Thorium-fueled reactors are supposed to be much safer than uranium-powered ones, use far less material (1 metric ton of thorium gets as much bang as 200 metric tons of uranium, or 3.5 million metric tons of coal), produce waste that is toxic for a shorter period of time (300 years vs. uranium's tens of thousands of years), and is hard to weaponize. In fact, thorium can even feed off of toxic plutonium waste to produce energy. And because the biggest cost in nuclear power is safety, and thorium reactors can't melt down, argues Michael Anissimov in Accelerating Future, they will eventually be much cheaper, too.

How cheap would it be?
If a town of 1,000 bought a 1-megawatt thorium reactor for $250,000, using 20 kilograms of thorium a year with almost no oversight, every family could pay as little as $0.40 a year for all their electricity, Anissimov predicts. And small reactors like that aren't just potentially cost-effective, he says; they're much safer, too.

Where can we get thorium?
Lots of places. The U.S. has an estimated 440,000 metric tons, Australia and India have about 300,000 metric tons, and Canada has 100,000 metric tons. Until recently, U.S. and Australian mining companies threw it away as a useless byproduct. There is enough thorium to power the earth for about 1,000 years, boosters say, versus an estimated 80 years' worth of uranium.
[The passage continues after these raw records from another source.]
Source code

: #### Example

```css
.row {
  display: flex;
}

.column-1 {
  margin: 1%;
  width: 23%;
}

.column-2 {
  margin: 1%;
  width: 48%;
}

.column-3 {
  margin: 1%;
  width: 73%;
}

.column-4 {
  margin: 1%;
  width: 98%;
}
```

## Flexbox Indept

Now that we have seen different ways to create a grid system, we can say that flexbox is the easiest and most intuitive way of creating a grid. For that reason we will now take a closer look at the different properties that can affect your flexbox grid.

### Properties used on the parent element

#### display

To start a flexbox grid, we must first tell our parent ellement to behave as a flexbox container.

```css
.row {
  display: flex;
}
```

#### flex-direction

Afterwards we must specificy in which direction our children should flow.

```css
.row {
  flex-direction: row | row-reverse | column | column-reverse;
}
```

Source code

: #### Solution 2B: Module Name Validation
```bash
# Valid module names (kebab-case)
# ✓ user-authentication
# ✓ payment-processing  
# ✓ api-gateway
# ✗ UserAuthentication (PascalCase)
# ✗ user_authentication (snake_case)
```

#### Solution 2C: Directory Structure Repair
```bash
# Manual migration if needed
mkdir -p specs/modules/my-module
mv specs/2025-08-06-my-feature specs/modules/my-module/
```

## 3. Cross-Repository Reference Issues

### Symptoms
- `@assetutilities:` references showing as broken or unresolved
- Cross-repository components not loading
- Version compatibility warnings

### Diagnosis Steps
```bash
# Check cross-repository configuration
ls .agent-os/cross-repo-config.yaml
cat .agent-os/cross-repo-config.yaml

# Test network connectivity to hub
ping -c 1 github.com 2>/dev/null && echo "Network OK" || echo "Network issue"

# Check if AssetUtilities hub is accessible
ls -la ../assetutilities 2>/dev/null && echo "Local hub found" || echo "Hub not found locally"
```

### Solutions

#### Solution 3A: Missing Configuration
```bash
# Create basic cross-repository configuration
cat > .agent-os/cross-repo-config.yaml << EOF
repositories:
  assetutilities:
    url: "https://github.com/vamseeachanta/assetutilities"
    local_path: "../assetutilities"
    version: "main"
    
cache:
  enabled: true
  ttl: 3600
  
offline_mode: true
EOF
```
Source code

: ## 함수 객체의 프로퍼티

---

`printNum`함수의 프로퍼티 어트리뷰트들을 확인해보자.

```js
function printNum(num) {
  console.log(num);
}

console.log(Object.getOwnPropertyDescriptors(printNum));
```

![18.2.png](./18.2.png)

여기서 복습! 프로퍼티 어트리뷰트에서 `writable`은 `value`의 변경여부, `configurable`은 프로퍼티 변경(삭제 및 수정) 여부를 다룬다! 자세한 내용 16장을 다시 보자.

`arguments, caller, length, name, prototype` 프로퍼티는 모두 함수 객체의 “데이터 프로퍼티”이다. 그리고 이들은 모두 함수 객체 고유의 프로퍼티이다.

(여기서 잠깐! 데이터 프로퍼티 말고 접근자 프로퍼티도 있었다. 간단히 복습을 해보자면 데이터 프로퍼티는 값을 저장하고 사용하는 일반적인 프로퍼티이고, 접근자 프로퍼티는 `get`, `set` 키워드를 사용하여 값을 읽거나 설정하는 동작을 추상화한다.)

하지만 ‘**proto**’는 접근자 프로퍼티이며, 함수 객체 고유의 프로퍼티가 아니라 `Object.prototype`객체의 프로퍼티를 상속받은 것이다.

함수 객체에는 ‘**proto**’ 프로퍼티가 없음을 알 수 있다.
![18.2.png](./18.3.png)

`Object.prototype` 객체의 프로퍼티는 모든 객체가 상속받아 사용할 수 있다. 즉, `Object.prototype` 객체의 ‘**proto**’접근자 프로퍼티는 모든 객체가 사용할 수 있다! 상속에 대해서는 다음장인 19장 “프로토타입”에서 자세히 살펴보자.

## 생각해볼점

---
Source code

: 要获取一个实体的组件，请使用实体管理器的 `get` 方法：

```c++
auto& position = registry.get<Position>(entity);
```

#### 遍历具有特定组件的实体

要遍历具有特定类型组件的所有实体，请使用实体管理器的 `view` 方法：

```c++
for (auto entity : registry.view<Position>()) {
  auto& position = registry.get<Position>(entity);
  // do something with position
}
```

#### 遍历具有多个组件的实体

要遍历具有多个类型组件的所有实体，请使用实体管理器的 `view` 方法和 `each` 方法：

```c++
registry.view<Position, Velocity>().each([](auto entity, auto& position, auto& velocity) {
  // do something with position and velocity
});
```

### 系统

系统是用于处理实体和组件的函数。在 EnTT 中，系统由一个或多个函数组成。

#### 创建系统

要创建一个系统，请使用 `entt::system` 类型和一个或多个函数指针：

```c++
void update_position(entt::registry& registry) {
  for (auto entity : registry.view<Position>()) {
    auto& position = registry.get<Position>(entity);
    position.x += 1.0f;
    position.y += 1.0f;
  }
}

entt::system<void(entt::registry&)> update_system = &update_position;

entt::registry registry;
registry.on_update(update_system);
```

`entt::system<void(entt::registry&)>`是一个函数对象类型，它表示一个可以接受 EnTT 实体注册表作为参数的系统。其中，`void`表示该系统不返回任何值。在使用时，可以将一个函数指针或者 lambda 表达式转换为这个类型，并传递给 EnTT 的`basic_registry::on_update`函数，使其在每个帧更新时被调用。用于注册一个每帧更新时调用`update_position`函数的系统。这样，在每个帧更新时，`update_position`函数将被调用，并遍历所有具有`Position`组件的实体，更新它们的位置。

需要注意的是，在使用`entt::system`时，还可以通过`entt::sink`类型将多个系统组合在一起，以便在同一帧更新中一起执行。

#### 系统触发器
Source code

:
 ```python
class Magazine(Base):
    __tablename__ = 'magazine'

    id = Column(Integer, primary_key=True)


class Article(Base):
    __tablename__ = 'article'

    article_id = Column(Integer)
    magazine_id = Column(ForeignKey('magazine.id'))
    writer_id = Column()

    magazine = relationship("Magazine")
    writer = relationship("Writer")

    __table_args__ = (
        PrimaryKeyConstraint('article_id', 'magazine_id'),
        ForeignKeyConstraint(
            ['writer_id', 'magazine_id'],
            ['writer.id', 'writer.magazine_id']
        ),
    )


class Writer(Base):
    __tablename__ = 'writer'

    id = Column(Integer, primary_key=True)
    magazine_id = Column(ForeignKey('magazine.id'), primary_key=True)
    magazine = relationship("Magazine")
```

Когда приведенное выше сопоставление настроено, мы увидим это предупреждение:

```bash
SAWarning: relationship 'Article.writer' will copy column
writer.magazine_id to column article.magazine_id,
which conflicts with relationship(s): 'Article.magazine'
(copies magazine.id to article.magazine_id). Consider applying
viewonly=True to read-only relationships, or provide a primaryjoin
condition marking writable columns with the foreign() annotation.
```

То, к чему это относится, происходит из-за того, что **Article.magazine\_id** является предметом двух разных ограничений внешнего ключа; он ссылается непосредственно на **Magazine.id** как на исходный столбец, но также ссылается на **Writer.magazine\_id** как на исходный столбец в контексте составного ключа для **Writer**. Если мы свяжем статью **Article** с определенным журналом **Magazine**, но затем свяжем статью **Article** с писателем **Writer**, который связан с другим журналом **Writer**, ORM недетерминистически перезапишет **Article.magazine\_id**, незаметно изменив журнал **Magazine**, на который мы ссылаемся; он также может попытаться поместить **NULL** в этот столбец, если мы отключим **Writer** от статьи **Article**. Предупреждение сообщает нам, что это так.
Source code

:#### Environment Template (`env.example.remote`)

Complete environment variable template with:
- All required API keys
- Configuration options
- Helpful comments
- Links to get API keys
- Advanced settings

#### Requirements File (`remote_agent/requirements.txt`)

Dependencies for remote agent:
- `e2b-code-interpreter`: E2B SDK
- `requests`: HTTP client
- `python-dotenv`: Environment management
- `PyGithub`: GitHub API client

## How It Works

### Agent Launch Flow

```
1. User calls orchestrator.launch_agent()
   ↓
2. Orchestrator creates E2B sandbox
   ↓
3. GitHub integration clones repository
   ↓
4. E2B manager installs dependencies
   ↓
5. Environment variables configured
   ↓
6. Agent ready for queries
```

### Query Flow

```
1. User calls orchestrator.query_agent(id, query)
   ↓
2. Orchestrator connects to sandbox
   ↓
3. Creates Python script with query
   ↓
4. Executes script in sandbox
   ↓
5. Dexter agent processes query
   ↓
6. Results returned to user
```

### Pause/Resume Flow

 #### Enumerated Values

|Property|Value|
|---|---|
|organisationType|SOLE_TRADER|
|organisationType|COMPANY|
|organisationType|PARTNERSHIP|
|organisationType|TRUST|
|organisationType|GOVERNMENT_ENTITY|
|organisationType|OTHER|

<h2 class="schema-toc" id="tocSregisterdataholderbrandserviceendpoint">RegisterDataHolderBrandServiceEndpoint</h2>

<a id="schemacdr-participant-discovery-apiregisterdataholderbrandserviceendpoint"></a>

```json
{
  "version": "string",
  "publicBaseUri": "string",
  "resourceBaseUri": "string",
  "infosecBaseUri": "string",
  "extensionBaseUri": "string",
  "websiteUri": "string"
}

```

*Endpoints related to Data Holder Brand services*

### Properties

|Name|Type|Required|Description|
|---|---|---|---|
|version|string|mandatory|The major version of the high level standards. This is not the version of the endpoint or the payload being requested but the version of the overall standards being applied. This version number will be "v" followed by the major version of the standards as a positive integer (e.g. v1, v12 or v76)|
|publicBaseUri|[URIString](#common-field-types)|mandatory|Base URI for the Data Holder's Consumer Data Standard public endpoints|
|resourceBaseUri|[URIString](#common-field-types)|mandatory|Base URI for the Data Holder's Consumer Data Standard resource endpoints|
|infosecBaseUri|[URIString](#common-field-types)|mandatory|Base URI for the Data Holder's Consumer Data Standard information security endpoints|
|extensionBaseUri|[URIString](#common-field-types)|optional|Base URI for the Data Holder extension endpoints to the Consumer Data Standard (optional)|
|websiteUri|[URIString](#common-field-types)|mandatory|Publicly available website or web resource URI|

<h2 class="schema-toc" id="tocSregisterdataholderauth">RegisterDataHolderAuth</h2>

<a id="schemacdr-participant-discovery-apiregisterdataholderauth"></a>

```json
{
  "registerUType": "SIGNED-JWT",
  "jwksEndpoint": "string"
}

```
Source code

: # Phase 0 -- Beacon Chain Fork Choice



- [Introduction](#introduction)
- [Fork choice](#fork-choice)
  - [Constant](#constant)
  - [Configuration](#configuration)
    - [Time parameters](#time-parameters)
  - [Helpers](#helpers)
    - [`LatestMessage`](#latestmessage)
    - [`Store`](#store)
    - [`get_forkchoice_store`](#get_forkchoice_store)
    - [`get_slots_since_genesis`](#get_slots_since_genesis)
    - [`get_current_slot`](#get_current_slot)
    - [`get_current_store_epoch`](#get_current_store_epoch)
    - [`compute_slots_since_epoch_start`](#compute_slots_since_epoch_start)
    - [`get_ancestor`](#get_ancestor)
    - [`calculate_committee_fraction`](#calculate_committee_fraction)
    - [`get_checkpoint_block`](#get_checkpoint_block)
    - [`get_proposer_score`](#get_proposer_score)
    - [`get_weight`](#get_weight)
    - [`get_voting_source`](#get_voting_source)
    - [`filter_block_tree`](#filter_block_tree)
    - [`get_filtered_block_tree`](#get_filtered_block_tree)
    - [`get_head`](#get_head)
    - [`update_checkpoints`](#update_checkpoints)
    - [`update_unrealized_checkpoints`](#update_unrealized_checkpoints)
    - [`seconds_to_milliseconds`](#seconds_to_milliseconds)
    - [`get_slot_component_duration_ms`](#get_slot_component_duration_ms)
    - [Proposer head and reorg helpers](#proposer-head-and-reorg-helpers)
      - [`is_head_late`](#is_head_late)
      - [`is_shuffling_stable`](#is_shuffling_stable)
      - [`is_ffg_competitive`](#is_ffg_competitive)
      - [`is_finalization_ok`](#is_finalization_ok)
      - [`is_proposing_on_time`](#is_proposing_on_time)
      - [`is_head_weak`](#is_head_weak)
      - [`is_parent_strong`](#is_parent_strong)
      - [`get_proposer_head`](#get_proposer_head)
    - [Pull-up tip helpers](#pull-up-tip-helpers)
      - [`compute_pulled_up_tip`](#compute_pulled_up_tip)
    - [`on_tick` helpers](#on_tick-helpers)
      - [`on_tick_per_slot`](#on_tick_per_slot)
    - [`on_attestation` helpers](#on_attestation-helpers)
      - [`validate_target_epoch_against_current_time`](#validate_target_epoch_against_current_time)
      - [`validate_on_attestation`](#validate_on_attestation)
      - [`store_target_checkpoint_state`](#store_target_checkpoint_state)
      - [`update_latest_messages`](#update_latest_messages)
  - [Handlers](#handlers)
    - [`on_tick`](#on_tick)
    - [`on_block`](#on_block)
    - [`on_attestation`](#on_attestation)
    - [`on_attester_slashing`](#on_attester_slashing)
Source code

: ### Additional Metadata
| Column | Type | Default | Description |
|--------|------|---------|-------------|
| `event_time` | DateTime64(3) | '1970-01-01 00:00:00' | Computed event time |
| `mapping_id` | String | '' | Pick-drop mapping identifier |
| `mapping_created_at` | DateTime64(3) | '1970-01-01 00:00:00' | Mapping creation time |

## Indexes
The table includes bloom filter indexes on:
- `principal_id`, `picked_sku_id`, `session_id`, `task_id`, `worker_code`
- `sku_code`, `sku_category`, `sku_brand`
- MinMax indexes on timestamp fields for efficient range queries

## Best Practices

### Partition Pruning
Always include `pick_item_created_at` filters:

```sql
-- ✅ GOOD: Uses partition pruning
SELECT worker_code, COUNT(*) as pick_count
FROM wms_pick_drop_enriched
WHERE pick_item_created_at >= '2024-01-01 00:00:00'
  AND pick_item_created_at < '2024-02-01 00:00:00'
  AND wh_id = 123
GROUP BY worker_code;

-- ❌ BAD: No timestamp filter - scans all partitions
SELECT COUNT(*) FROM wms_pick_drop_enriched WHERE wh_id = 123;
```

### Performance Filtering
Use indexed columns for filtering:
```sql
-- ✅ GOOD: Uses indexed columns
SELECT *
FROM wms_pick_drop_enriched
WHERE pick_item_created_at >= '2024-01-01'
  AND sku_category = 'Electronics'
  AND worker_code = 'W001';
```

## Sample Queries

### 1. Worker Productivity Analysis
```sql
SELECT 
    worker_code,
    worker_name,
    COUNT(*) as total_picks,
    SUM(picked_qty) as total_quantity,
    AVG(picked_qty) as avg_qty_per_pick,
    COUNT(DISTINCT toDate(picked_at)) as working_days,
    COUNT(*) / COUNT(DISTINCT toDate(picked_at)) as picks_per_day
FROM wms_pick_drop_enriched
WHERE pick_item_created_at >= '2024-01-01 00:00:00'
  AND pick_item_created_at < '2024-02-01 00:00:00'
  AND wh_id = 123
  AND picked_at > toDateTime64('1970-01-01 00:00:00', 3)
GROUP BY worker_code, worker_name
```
If thorium's so great, why do we use uranium?
To make a "long story very short and simple," says The Star's Antonia Zerbisias, weapons and nuclear subs. U.S. researchers were developing both uranium-based and thorium-based reactors in the Cold War 1950s, but thorium doesn't create weapons-grade plutonium as a byproduct. Plus, nuclear submarines could be designed more easily and quickly around uranium-based light-water reactors.

OK, but there must be a downside to thorium, right?
Indeed. First, it will take a lot of money to develop a new generation of thorium-fueled reactors — America's has been dormant for half a century. China is taking the lead in picking up the thread, building on plans developed and abandoned in Europe. And part of the reason Europe dropped the research, according to critics, is pressure from France's uranium-based nuclear power industry. Others just think the whole idea is being oversold. If "an endless, too-cheap-to-meter source of clean, benign, what-could-possibly-go-wrong energy" sounds too good to be true, says nuclear analyst Norm Rubin, it's because it is.